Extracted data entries
* * *
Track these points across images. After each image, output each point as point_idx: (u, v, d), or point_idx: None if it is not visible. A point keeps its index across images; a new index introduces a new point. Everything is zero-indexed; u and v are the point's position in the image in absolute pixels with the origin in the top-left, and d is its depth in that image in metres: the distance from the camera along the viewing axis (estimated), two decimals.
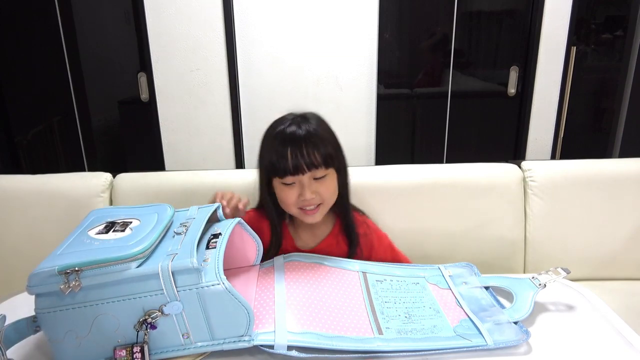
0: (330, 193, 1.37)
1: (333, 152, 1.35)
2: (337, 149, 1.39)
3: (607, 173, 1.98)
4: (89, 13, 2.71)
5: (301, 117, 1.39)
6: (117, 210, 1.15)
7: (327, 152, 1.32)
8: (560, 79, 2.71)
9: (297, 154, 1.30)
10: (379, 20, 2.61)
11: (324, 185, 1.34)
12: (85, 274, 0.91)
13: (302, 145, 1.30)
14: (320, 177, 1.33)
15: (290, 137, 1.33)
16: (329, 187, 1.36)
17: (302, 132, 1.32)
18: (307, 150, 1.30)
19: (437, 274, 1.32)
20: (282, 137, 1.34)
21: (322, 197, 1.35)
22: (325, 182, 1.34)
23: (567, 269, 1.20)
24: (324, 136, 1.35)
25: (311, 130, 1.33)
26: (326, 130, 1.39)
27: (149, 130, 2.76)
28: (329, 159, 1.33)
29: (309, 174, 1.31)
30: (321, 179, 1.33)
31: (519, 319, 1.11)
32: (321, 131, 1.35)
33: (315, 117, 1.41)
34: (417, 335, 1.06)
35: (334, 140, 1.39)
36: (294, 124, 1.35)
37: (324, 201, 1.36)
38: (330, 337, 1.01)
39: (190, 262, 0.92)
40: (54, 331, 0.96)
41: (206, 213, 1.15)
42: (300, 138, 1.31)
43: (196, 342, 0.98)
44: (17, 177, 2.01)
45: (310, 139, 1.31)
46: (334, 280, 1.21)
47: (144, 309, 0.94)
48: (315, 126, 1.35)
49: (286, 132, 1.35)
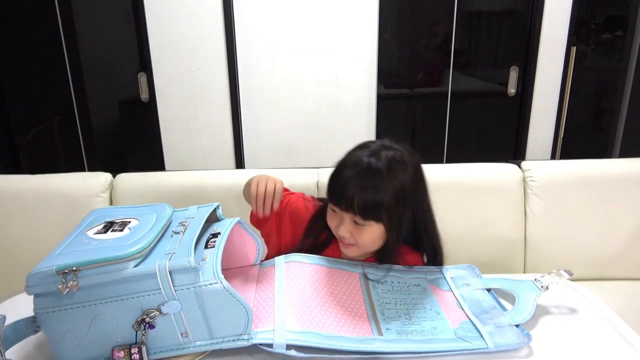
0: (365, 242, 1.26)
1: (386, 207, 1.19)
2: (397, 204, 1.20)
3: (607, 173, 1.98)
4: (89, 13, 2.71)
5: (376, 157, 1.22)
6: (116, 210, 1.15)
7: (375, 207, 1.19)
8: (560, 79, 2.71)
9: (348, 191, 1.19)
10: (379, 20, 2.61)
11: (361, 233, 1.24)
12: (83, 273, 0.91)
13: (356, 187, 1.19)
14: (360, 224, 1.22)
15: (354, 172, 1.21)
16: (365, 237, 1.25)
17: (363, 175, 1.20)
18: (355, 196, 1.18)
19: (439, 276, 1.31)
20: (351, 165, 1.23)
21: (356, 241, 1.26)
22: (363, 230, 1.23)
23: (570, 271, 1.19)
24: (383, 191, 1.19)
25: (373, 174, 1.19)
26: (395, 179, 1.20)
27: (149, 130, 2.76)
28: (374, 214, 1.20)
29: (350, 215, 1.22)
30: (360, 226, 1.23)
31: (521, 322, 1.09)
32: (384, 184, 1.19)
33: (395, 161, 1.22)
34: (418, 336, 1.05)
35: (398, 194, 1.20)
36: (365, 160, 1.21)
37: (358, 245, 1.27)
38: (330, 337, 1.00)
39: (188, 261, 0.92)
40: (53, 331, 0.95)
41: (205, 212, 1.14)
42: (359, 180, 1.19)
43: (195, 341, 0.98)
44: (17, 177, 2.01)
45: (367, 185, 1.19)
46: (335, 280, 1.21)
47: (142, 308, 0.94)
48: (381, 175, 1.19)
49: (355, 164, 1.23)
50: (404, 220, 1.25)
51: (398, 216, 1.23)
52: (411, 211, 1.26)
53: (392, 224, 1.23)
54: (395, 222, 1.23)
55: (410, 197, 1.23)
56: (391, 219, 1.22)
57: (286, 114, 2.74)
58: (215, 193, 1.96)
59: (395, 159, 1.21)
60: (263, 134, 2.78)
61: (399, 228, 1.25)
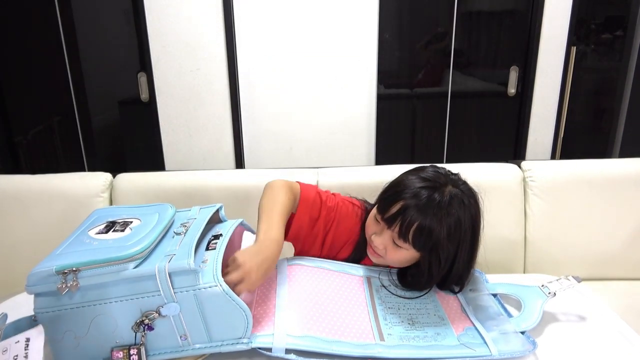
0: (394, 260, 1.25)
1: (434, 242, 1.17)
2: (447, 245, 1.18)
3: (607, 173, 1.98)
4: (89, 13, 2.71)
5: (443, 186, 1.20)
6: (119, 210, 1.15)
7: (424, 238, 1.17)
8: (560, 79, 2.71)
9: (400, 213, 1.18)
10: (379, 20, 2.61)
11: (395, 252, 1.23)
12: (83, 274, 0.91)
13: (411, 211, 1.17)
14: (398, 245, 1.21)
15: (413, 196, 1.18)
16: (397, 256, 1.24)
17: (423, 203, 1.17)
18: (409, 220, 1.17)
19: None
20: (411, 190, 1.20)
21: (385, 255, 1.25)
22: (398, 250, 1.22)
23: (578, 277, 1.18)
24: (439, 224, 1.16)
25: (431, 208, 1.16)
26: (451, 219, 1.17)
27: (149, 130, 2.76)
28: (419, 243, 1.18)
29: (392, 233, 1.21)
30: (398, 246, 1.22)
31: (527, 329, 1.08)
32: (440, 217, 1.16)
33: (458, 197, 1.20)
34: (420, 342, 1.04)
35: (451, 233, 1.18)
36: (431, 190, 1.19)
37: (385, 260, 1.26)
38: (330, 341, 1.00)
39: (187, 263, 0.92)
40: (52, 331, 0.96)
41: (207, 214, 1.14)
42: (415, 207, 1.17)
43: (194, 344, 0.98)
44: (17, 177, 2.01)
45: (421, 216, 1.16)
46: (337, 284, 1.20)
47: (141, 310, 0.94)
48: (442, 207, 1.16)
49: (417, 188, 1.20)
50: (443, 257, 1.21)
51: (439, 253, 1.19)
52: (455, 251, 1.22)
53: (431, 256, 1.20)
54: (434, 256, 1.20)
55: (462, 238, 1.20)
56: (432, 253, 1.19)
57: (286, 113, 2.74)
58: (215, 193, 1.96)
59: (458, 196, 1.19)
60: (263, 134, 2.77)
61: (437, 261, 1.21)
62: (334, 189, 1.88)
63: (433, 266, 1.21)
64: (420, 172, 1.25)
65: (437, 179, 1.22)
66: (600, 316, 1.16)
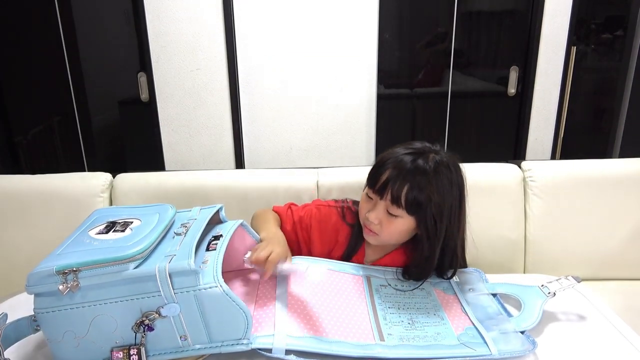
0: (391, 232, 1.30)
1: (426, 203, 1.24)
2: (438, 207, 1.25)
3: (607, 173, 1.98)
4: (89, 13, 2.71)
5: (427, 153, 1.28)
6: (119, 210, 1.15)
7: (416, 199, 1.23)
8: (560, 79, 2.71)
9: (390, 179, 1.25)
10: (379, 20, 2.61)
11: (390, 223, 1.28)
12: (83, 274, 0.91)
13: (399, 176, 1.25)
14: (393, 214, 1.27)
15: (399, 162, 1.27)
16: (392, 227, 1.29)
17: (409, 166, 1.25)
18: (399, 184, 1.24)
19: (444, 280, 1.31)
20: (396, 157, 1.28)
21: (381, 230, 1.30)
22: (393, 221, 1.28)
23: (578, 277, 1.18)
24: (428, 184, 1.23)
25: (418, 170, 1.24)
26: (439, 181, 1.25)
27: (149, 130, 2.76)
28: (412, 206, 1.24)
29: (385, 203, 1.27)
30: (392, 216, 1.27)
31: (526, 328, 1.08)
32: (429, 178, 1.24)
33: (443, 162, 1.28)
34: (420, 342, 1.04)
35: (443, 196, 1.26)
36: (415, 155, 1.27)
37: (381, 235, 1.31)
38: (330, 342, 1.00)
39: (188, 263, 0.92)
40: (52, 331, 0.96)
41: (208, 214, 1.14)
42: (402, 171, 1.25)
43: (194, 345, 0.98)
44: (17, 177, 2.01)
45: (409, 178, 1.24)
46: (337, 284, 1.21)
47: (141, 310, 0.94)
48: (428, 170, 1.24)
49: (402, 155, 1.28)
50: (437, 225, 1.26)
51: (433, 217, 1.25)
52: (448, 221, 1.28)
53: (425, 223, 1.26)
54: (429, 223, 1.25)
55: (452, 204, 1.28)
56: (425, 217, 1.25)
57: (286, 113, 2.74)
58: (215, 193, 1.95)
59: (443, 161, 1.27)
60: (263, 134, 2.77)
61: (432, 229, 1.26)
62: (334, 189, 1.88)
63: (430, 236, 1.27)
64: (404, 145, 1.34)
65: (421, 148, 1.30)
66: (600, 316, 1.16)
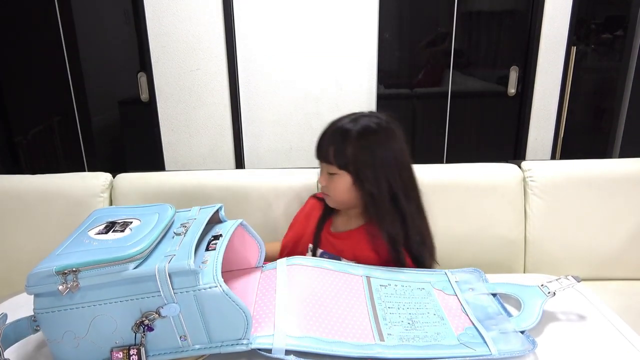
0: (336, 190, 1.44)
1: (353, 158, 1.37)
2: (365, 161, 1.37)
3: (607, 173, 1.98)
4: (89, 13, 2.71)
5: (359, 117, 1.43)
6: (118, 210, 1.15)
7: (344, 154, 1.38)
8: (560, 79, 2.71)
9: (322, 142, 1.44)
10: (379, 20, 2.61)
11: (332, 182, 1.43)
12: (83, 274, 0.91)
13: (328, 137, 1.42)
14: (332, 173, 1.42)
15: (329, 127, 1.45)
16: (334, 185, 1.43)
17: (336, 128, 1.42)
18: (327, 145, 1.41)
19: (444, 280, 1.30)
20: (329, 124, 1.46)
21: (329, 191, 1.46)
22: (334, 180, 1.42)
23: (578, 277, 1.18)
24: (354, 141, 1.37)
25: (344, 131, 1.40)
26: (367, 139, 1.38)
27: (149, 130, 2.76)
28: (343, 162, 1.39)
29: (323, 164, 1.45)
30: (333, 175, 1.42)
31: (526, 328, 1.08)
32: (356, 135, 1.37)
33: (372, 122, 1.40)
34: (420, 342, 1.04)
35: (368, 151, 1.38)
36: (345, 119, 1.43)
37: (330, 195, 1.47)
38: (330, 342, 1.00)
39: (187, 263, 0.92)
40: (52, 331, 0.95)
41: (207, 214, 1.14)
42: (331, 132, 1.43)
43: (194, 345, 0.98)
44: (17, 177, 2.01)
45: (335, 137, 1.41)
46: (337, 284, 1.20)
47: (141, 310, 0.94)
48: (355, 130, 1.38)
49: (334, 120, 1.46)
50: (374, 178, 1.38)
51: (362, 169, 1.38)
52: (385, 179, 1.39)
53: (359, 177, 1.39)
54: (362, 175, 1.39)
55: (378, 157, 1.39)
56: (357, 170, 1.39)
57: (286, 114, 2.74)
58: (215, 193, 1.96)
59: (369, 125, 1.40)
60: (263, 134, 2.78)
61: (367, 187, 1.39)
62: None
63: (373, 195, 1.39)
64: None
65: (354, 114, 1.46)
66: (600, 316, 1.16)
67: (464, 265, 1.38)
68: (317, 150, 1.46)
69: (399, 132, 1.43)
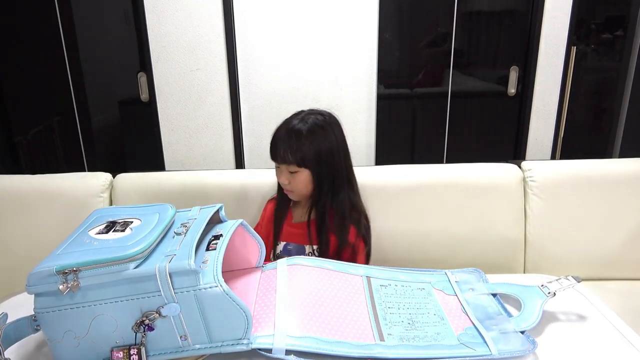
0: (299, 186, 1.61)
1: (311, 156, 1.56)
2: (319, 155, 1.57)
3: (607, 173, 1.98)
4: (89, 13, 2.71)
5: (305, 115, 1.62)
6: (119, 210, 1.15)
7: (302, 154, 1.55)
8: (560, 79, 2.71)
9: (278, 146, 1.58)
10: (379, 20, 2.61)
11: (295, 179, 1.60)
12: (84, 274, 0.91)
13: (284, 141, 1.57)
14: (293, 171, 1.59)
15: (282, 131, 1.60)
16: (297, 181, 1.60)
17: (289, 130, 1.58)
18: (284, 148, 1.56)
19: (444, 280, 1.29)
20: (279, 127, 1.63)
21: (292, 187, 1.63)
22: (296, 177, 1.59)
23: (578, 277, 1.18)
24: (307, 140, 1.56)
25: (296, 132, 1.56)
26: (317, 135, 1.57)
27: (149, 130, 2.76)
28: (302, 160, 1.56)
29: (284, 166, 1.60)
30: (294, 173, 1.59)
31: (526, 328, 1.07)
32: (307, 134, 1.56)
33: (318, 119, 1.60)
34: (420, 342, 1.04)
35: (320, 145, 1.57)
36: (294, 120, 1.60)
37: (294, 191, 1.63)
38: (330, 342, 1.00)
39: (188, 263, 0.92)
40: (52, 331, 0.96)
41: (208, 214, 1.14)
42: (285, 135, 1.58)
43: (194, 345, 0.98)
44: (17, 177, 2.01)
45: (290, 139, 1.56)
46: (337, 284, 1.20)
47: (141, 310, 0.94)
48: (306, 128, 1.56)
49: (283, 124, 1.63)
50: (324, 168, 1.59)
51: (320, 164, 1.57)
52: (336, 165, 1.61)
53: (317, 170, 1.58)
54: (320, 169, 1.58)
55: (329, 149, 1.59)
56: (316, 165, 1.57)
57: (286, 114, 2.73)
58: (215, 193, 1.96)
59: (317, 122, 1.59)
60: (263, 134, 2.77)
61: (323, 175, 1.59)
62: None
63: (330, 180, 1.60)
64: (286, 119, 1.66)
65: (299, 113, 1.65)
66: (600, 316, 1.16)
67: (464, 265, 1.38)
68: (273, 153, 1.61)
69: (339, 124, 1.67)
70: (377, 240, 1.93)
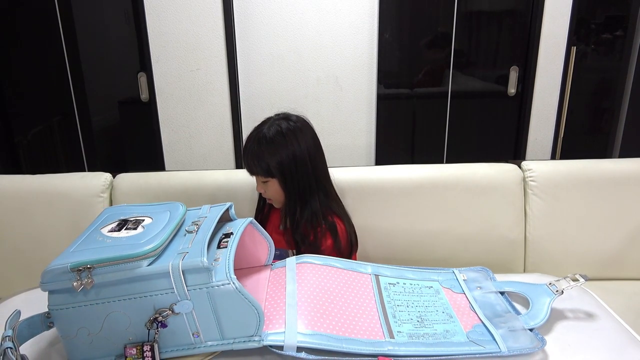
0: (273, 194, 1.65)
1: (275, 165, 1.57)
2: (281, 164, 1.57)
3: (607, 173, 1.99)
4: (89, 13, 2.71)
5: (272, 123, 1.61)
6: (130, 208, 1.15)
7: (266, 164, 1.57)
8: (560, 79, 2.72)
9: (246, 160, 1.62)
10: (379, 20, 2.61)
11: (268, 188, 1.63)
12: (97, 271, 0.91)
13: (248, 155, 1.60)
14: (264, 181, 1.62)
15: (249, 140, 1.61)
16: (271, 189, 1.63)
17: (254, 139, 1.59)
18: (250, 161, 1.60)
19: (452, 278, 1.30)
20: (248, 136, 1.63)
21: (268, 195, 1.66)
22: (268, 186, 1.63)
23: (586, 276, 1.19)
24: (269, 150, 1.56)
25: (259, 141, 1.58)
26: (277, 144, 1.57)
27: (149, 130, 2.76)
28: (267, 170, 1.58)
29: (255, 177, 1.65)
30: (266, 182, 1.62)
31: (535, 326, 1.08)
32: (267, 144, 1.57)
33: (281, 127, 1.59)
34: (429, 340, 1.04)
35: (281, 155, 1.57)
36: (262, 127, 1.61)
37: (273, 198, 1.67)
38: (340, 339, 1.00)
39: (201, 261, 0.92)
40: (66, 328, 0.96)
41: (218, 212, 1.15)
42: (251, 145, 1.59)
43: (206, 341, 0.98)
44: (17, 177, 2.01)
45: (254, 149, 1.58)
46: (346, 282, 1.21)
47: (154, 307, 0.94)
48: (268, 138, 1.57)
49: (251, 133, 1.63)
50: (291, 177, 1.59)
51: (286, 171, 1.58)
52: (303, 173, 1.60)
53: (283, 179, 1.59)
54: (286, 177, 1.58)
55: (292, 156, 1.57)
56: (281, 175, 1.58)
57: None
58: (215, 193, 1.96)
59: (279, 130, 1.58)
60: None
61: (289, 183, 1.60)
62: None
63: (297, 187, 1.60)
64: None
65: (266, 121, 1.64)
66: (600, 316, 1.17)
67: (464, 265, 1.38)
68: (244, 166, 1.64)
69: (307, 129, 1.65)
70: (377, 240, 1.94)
* * *
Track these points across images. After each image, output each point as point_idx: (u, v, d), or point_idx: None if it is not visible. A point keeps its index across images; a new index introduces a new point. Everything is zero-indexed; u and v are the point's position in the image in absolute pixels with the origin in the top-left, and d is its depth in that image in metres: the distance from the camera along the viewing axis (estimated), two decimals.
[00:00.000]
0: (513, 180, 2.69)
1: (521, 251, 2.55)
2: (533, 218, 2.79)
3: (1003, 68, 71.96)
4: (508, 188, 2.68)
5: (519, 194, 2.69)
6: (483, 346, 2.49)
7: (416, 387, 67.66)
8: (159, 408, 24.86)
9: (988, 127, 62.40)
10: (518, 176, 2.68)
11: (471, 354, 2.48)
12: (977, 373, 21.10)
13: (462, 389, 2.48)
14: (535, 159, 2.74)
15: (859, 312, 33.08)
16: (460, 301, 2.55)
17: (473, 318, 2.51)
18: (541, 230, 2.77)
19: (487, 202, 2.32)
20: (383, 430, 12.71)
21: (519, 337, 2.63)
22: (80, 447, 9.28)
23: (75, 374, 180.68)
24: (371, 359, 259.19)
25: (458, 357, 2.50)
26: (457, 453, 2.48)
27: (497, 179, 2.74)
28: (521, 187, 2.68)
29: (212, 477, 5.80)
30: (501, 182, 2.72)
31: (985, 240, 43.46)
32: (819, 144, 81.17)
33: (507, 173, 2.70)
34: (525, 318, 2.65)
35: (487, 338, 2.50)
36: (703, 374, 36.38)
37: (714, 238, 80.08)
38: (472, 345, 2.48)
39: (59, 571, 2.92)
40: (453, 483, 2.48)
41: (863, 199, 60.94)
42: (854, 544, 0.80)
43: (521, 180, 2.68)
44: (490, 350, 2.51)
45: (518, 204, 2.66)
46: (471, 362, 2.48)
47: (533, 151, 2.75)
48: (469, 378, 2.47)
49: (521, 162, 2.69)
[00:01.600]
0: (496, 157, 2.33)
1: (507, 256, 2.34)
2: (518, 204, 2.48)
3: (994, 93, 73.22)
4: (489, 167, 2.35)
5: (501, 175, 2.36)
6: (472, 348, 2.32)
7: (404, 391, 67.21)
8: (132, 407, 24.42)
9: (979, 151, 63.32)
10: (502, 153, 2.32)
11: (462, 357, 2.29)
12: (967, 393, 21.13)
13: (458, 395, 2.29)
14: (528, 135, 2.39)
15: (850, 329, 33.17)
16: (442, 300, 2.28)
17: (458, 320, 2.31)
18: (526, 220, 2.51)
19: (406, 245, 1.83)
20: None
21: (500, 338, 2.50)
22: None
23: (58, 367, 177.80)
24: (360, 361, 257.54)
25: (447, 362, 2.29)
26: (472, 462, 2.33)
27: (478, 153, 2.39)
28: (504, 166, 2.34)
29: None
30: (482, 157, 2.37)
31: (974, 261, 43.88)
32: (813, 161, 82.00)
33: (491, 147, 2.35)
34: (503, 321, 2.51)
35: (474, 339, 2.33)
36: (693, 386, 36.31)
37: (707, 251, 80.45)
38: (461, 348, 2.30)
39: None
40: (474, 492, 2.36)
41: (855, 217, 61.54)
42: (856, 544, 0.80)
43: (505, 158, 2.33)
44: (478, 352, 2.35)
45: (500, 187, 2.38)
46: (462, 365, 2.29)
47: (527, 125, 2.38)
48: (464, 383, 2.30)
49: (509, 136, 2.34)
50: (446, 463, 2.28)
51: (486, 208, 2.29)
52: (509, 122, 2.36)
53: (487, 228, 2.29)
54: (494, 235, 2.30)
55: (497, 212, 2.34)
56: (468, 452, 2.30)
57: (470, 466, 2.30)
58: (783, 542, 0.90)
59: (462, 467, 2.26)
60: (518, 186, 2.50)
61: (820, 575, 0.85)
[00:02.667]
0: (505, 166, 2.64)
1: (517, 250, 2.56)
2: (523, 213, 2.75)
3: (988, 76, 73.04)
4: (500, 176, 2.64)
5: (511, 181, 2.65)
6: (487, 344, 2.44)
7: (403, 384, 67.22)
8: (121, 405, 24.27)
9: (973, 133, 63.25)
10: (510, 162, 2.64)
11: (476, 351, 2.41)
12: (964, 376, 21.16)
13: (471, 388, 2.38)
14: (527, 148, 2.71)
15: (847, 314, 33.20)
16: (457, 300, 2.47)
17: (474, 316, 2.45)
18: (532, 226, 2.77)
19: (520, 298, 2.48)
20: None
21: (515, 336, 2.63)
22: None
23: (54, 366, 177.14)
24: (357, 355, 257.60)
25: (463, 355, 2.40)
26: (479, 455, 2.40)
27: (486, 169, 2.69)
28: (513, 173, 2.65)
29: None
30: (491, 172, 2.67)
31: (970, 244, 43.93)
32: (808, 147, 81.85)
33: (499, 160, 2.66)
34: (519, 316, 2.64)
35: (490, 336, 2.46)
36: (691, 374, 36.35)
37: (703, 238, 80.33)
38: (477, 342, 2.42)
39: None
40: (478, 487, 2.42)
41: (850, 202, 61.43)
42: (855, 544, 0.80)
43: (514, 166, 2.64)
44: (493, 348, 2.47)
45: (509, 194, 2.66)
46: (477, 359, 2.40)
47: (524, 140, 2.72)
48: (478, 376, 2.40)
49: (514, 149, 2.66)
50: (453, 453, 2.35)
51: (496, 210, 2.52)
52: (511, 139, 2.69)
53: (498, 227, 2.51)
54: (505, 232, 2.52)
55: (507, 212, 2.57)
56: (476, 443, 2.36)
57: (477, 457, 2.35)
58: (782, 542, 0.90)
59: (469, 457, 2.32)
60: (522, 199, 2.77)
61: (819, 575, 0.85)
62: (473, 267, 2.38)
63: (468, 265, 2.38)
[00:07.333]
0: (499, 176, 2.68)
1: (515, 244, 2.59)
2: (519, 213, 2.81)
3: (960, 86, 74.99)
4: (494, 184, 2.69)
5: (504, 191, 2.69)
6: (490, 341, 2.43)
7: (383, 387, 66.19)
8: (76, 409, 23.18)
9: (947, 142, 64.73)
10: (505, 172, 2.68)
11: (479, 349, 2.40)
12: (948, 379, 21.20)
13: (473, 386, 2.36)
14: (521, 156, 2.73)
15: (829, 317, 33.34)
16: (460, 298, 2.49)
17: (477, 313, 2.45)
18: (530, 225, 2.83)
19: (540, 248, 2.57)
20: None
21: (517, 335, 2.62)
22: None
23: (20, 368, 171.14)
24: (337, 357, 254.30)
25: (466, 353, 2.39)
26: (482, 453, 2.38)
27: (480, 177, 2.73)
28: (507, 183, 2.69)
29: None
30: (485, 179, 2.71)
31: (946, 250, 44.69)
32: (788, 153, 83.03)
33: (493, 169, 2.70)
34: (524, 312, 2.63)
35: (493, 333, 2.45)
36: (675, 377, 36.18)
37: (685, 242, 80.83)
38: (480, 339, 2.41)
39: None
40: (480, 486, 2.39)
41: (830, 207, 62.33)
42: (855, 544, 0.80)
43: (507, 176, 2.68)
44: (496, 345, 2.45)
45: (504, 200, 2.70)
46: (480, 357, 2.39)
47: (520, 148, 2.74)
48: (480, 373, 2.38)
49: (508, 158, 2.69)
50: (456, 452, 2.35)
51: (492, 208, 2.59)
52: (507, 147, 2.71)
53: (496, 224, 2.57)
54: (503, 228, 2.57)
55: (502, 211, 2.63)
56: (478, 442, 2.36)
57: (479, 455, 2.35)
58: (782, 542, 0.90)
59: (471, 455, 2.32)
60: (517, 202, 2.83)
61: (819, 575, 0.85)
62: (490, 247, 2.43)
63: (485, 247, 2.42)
* * *
● **WORK ITEM**:
Take the records above and return, word for word, only the lines that fall from the line with "45: (518, 204, 2.66)" to the line with "58: (783, 542, 0.90)", both of them included.

● **SOLVED PROBLEM**:
45: (518, 204, 2.66)
46: (471, 362, 2.48)
47: (533, 151, 2.75)
48: (469, 378, 2.47)
49: (521, 162, 2.69)
[00:01.600]
0: (496, 157, 2.33)
1: (507, 256, 2.34)
2: (518, 204, 2.48)
3: (994, 93, 73.22)
4: (489, 167, 2.35)
5: (501, 175, 2.36)
6: (472, 348, 2.32)
7: (404, 391, 67.21)
8: (132, 407, 24.42)
9: (979, 151, 63.32)
10: (502, 153, 2.32)
11: (462, 357, 2.29)
12: (967, 393, 21.13)
13: (458, 395, 2.29)
14: (528, 135, 2.39)
15: (850, 329, 33.17)
16: (442, 300, 2.28)
17: (458, 320, 2.31)
18: (526, 220, 2.51)
19: (406, 245, 1.83)
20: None
21: (500, 338, 2.50)
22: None
23: (58, 367, 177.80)
24: (360, 361, 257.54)
25: (447, 362, 2.29)
26: (472, 462, 2.33)
27: (478, 153, 2.39)
28: (504, 166, 2.34)
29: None
30: (482, 157, 2.37)
31: (974, 261, 43.88)
32: (813, 161, 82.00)
33: (491, 147, 2.35)
34: (503, 321, 2.51)
35: (474, 339, 2.33)
36: (693, 386, 36.31)
37: (707, 251, 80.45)
38: (461, 348, 2.30)
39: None
40: (474, 492, 2.36)
41: (855, 217, 61.54)
42: (856, 544, 0.80)
43: (505, 158, 2.33)
44: (478, 352, 2.35)
45: (500, 187, 2.38)
46: (462, 365, 2.29)
47: (527, 125, 2.38)
48: (464, 383, 2.30)
49: (509, 136, 2.34)
50: (446, 463, 2.28)
51: (486, 208, 2.29)
52: (509, 122, 2.36)
53: (487, 228, 2.29)
54: (494, 235, 2.30)
55: (497, 212, 2.34)
56: (468, 452, 2.30)
57: (470, 466, 2.30)
58: (783, 542, 0.90)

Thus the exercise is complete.